=== WHAT YOU HAVE TO DO ===
Reproduce every line of the entries below without changing anything, and leave the pictures out of your answer.

=== LISTED RECORDS ===
##############################
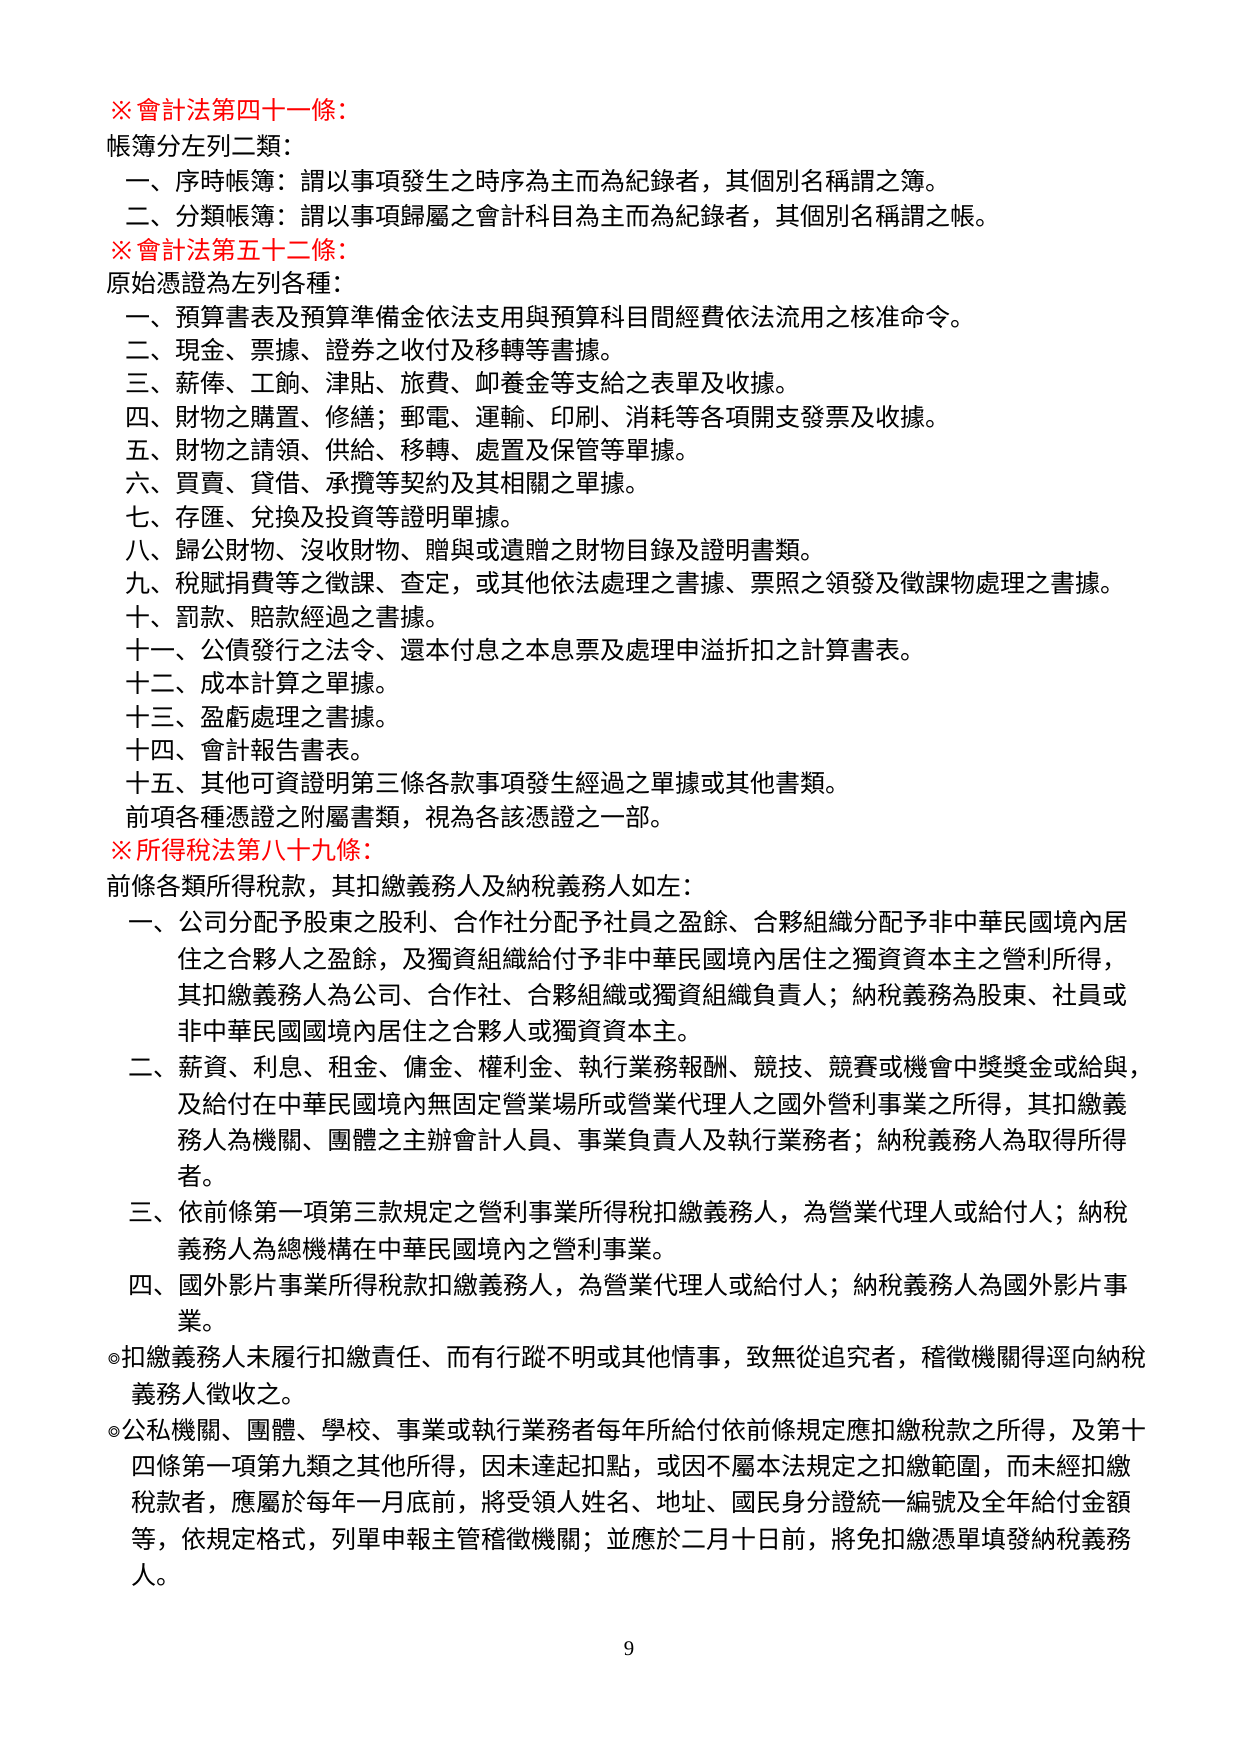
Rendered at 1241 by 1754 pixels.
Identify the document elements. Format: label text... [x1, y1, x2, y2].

text 十五、其他可資證明第三條各款事項發生經過之單據或其他書類。 [106, 776, 1152, 797]
text 帳簿分左列二類： [106, 137, 1152, 159]
text 九、稅賦捐費等之徵課、查定，或其他依法處理之書據、票照之領發及徵課物處理之書據。 [106, 576, 1152, 597]
text 七、存匯、兌換及投資等證明單據。 [106, 509, 1152, 530]
text 六、買賣、貸借、承攬等契約及其相關之單據。 [106, 476, 1152, 497]
text 十一、公債發行之法令、還本付息之本息票及處理申溢折扣之計算書表。 [106, 643, 1152, 664]
text 四、財物之購置、修繕；郵電、運輸、印刷、消耗等各項開支發票及收據。 [106, 409, 1152, 430]
text ※會計法第四十一條： [106, 101, 1152, 124]
text 四、國外影片事業所得稅款扣繳義務人，為營業代理人或給付人；納稅義務人為國外影片事業。 [128, 1265, 1152, 1338]
text 十二、成本計算之單據。 [106, 676, 1152, 697]
text ◎公私機關、團體、學校、事業或執行業務者每年所給付依前條規定應扣繳稅款之所得，及第十四條第一項第九類之其他所得，因未達起扣點，或因不屬本法規定之扣繳範圍，而未經扣繳稅款者，應屬於每年一月底前，將受領人姓名、地址、國民身分證統一編號及全年給付金額等，依規定格式，列單申報主管稽徵機關；並應於二月十日前，將免扣繳憑單填發納稅義務人。 [106, 1410, 1152, 1592]
text 前項各種憑證之附屬書類，視為各該憑證之一部。 [106, 809, 1152, 830]
text ◎扣繳義務人未履行扣繳責任、而有行蹤不明或其他情事，致無從追究者，稽徵機關得逕向納稅義務人徵收之。 [106, 1338, 1152, 1410]
text 五、財物之請領、供給、移轉、處置及保管等單據。 [106, 443, 1152, 464]
text 十四、會計報告書表。 [106, 743, 1152, 764]
text 一、公司分配予股東之股利、合作社分配予社員之盈餘、合夥組織分配予非中華民國境內居住之合夥人之盈餘，及獨資組織給付予非中華民國境內居住之獨資資本主之營利所得，其扣繳義務人為公司、合作社、合夥組織或獨資組織負責人；納稅義務為股東、社員或非中華民國國境內居住之合夥人或獨資資本主。 [128, 903, 1152, 1048]
text 八、歸公財物、沒收財物、贈與或遺贈之財物目錄及證明書類。 [106, 543, 1152, 564]
text 前條各類所得稅款，其扣繳義務人及納稅義務人如左： [106, 867, 1152, 903]
text 三、依前條第一項第三款規定之營利事業所得稅扣繳義務人，為營業代理人或給付人；納稅義務人為總機構在中華民國境內之營利事業。 [128, 1193, 1152, 1265]
text 二、薪資、利息、租金、傭金、權利金、執行業務報酬、競技、競賽或機會中獎獎金或給與，及給付在中華民國境內無固定營業場所或營業代理人之國外營利事業之所得，其扣繳義務人為機關、團體之主辦會計人員、事業負責人及執行業務者；納稅義務人為取得所得者。 [128, 1048, 1152, 1193]
text 二、分類帳簿：謂以事項歸屬之會計科目為主而為紀錄者，其個別名稱謂之帳。 [106, 207, 1152, 230]
text 二、現金、票據、證券之收付及移轉等書據。 [106, 343, 1152, 364]
text ※會計法第五十二條： [106, 243, 1152, 264]
text 十三、盈虧處理之書據。 [106, 709, 1152, 730]
text ※所得稅法第八十九條： [106, 830, 1152, 867]
text 原始憑證為左列各種： [106, 276, 1152, 297]
text 十、罰款、賠款經過之書據。 [106, 609, 1152, 630]
text 三、薪俸、工餉、津貼、旅費、卹養金等支給之表單及收據。 [106, 376, 1152, 397]
text 一、預算書表及預算準備金依法支用與預算科目間經費依法流用之核准命令。 [106, 309, 1152, 330]
text 一、序時帳簿：謂以事項發生之時序為主而為紀錄者，其個別名稱謂之簿。 [106, 172, 1152, 195]
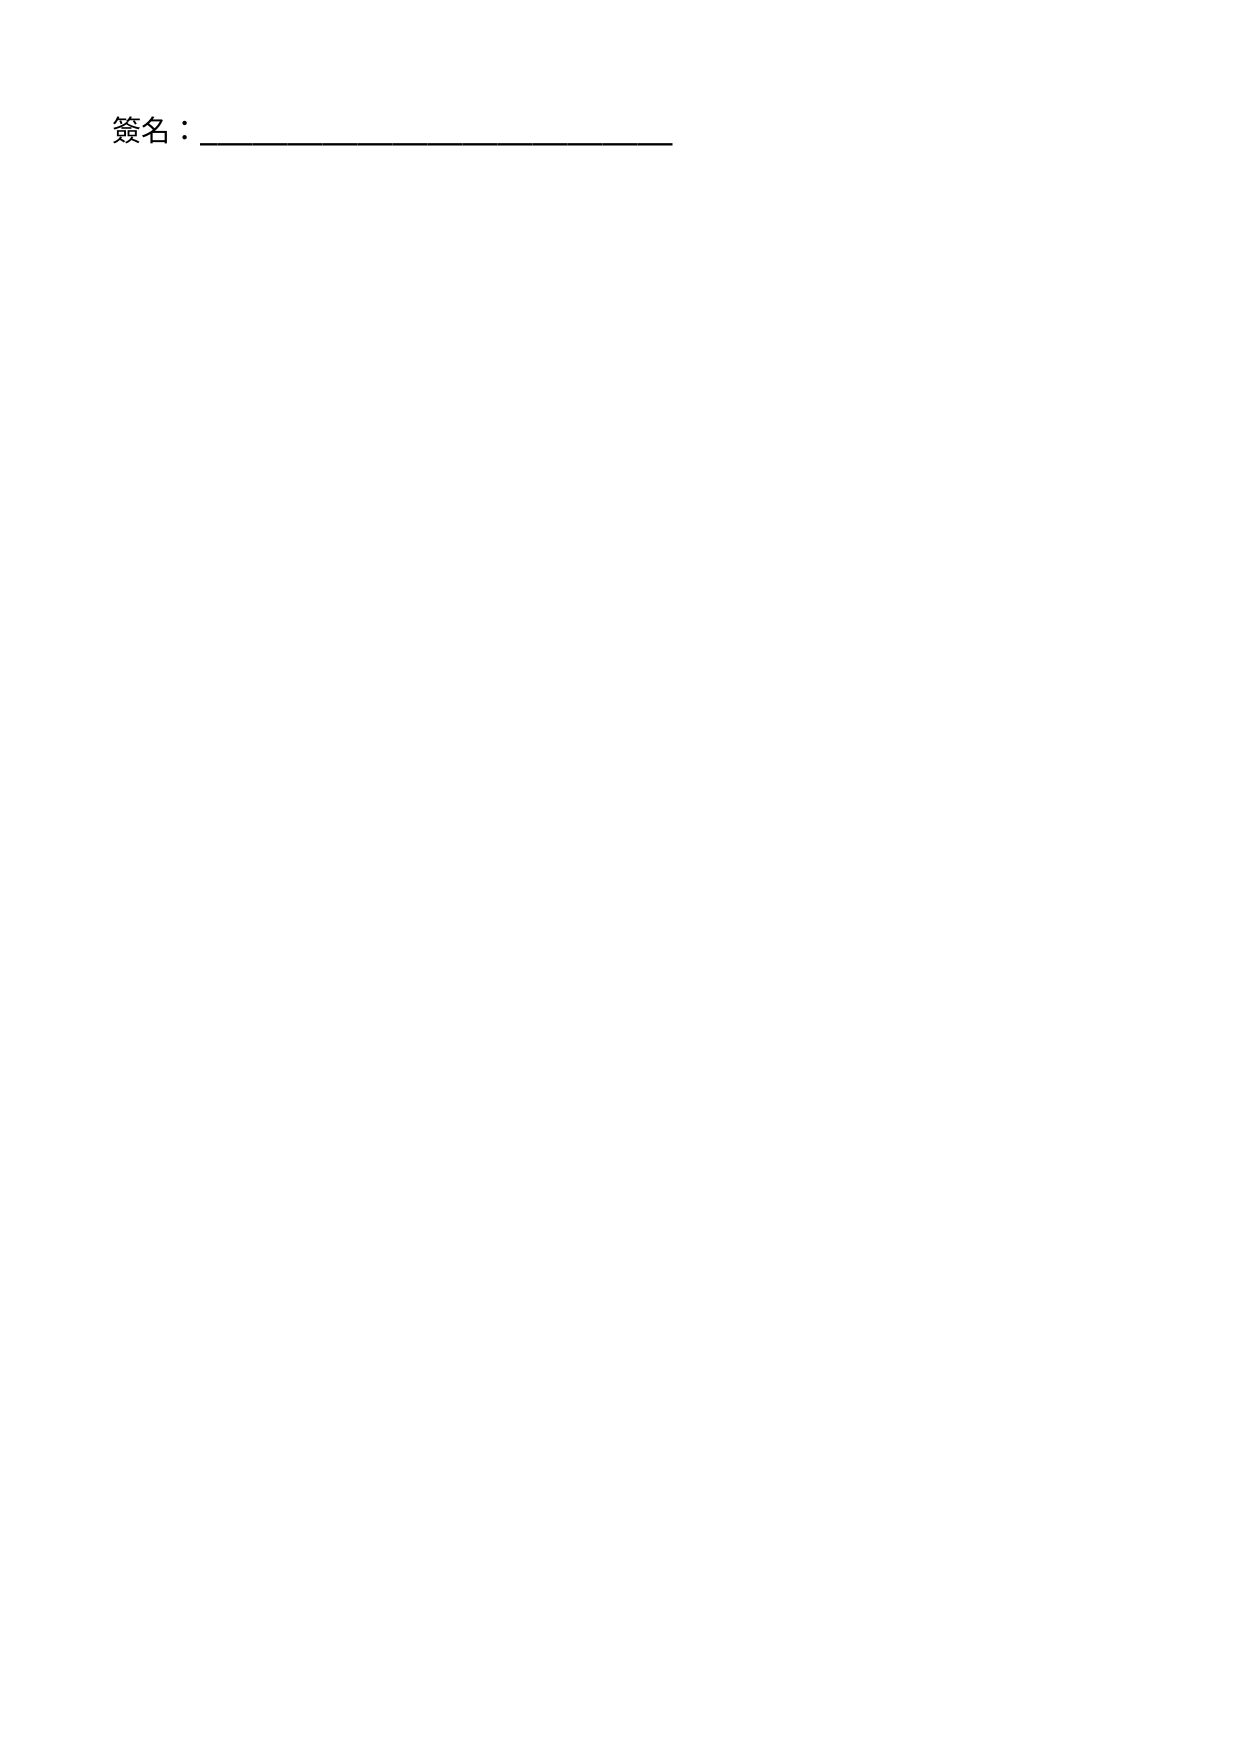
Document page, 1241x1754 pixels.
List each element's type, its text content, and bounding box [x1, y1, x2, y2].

text 簽名：___________________________ [112, 87, 1128, 150]
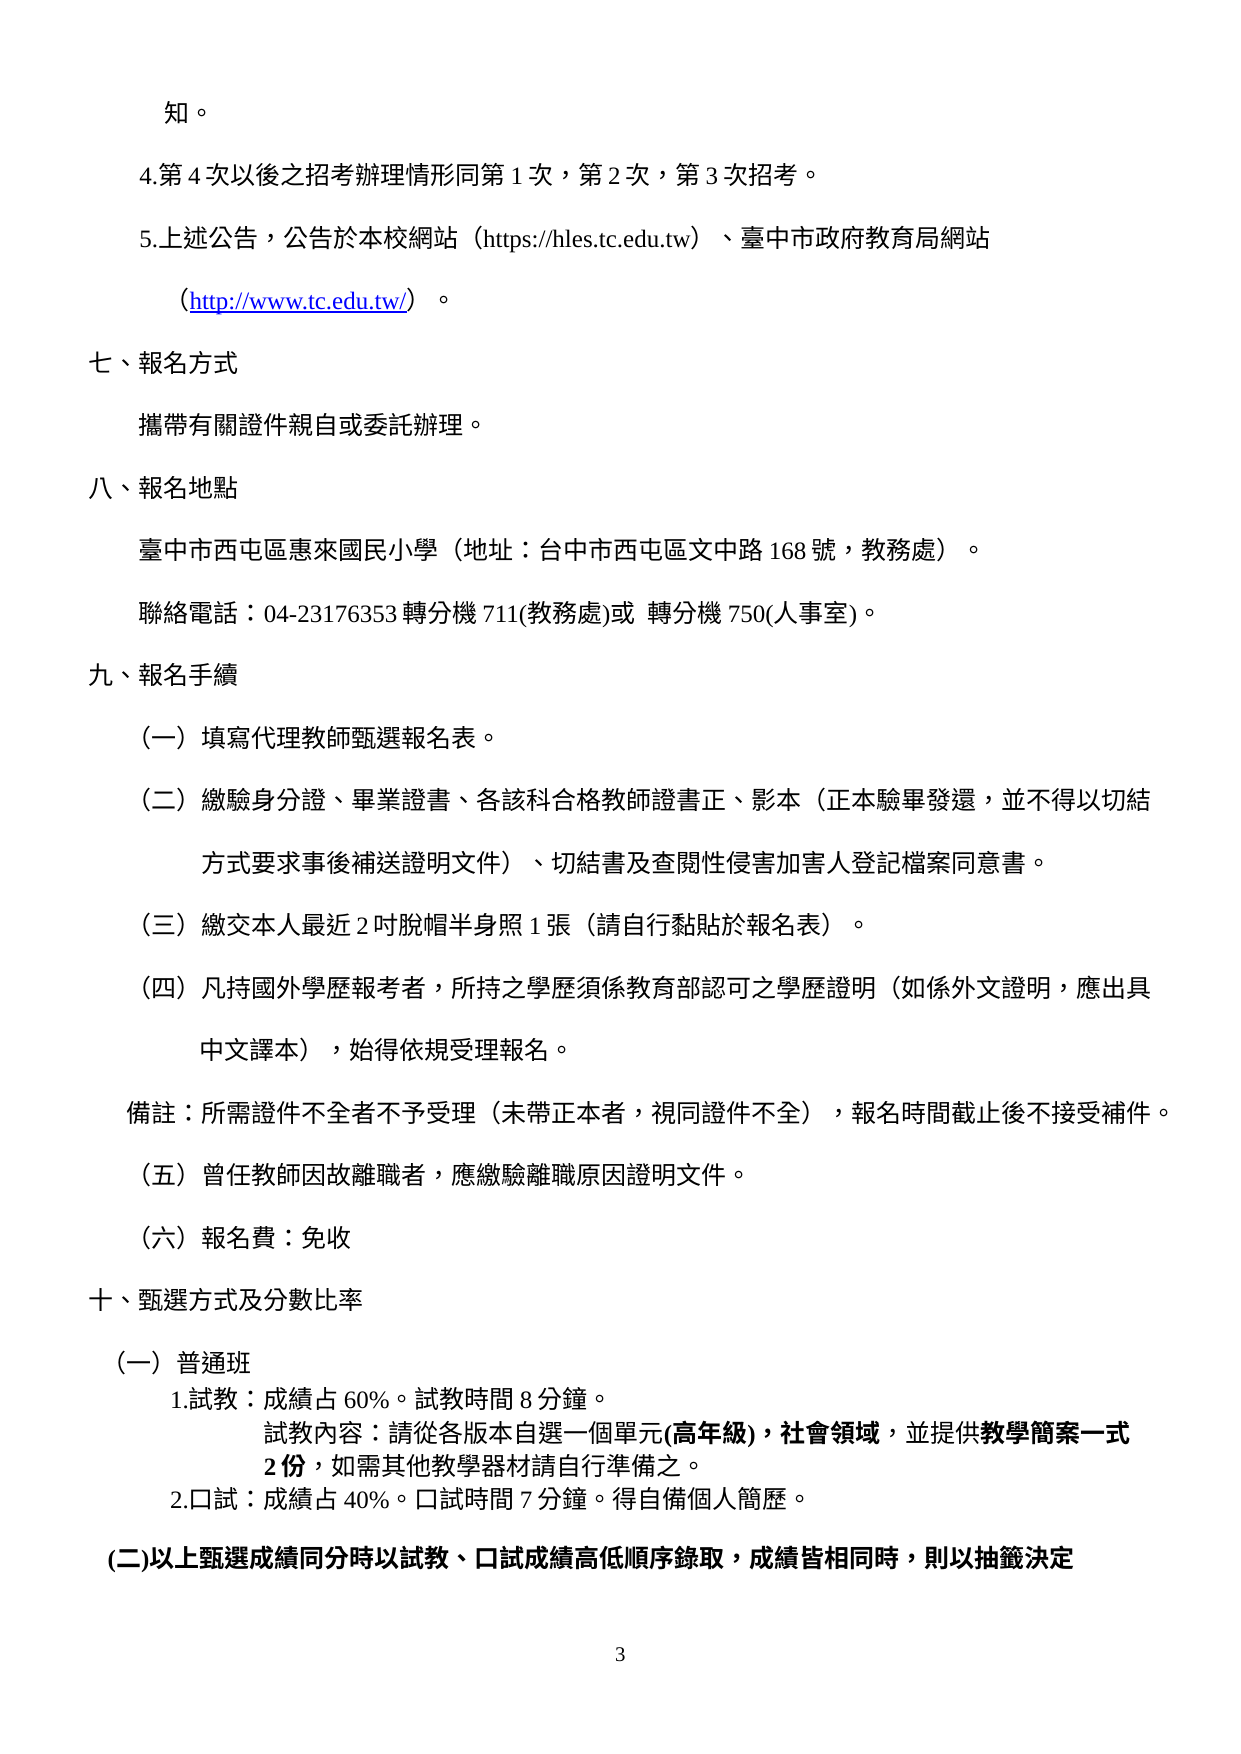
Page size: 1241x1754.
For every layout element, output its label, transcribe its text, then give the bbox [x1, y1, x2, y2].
##############################
=== EXERCISE SOLUTION ===
Rendered at 1241 by 1754 pixels.
Identify the document elements. Format: label text... [x1, y1, x2, y2].

text 十五、其他可資證明第三條各款事項發生經過之單據或其他書類。 [106, 776, 1152, 797]
text 帳簿分左列二類： [106, 137, 1152, 159]
text 九、稅賦捐費等之徵課、查定，或其他依法處理之書據、票照之領發及徵課物處理之書據。 [106, 576, 1152, 597]
text 七、存匯、兌換及投資等證明單據。 [106, 509, 1152, 530]
text 六、買賣、貸借、承攬等契約及其相關之單據。 [106, 476, 1152, 497]
text 十一、公債發行之法令、還本付息之本息票及處理申溢折扣之計算書表。 [106, 643, 1152, 664]
text 四、財物之購置、修繕；郵電、運輸、印刷、消耗等各項開支發票及收據。 [106, 409, 1152, 430]
text ※會計法第四十一條： [106, 101, 1152, 124]
text 四、國外影片事業所得稅款扣繳義務人，為營業代理人或給付人；納稅義務人為國外影片事業。 [128, 1265, 1152, 1338]
text 十二、成本計算之單據。 [106, 676, 1152, 697]
text ◎公私機關、團體、學校、事業或執行業務者每年所給付依前條規定應扣繳稅款之所得，及第十四條第一項第九類之其他所得，因未達起扣點，或因不屬本法規定之扣繳範圍，而未經扣繳稅款者，應屬於每年一月底前，將受領人姓名、地址、國民身分證統一編號及全年給付金額等，依規定格式，列單申報主管稽徵機關；並應於二月十日前，將免扣繳憑單填發納稅義務人。 [106, 1410, 1152, 1592]
text 前項各種憑證之附屬書類，視為各該憑證之一部。 [106, 809, 1152, 830]
text ◎扣繳義務人未履行扣繳責任、而有行蹤不明或其他情事，致無從追究者，稽徵機關得逕向納稅義務人徵收之。 [106, 1338, 1152, 1410]
text 五、財物之請領、供給、移轉、處置及保管等單據。 [106, 443, 1152, 464]
text 十四、會計報告書表。 [106, 743, 1152, 764]
text 一、公司分配予股東之股利、合作社分配予社員之盈餘、合夥組織分配予非中華民國境內居住之合夥人之盈餘，及獨資組織給付予非中華民國境內居住之獨資資本主之營利所得，其扣繳義務人為公司、合作社、合夥組織或獨資組織負責人；納稅義務為股東、社員或非中華民國國境內居住之合夥人或獨資資本主。 [128, 903, 1152, 1048]
text 八、歸公財物、沒收財物、贈與或遺贈之財物目錄及證明書類。 [106, 543, 1152, 564]
text 前條各類所得稅款，其扣繳義務人及納稅義務人如左： [106, 867, 1152, 903]
text 三、依前條第一項第三款規定之營利事業所得稅扣繳義務人，為營業代理人或給付人；納稅義務人為總機構在中華民國境內之營利事業。 [128, 1193, 1152, 1265]
text 二、薪資、利息、租金、傭金、權利金、執行業務報酬、競技、競賽或機會中獎獎金或給與，及給付在中華民國境內無固定營業場所或營業代理人之國外營利事業之所得，其扣繳義務人為機關、團體之主辦會計人員、事業負責人及執行業務者；納稅義務人為取得所得者。 [128, 1048, 1152, 1193]
text 二、分類帳簿：謂以事項歸屬之會計科目為主而為紀錄者，其個別名稱謂之帳。 [106, 207, 1152, 230]
text 二、現金、票據、證券之收付及移轉等書據。 [106, 343, 1152, 364]
text ※會計法第五十二條： [106, 243, 1152, 264]
text 十三、盈虧處理之書據。 [106, 709, 1152, 730]
text ※所得稅法第八十九條： [106, 830, 1152, 867]
text 原始憑證為左列各種： [106, 276, 1152, 297]
text 十、罰款、賠款經過之書據。 [106, 609, 1152, 630]
text 三、薪俸、工餉、津貼、旅費、卹養金等支給之表單及收據。 [106, 376, 1152, 397]
text 一、預算書表及預算準備金依法支用與預算科目間經費依法流用之核准命令。 [106, 309, 1152, 330]
text 一、序時帳簿：謂以事項發生之時序為主而為紀錄者，其個別名稱謂之簿。 [106, 172, 1152, 195]
Document page, 1241x1754 pixels.
List each element's type, its text content, and bounding box [x1, y1, x2, y2].

text 簽名：___________________________ [112, 87, 1128, 150]
Page size: 1241x1754.
For every layout element, output its label, transcribe its text, then give the bbox [x1, y1, x2, y2].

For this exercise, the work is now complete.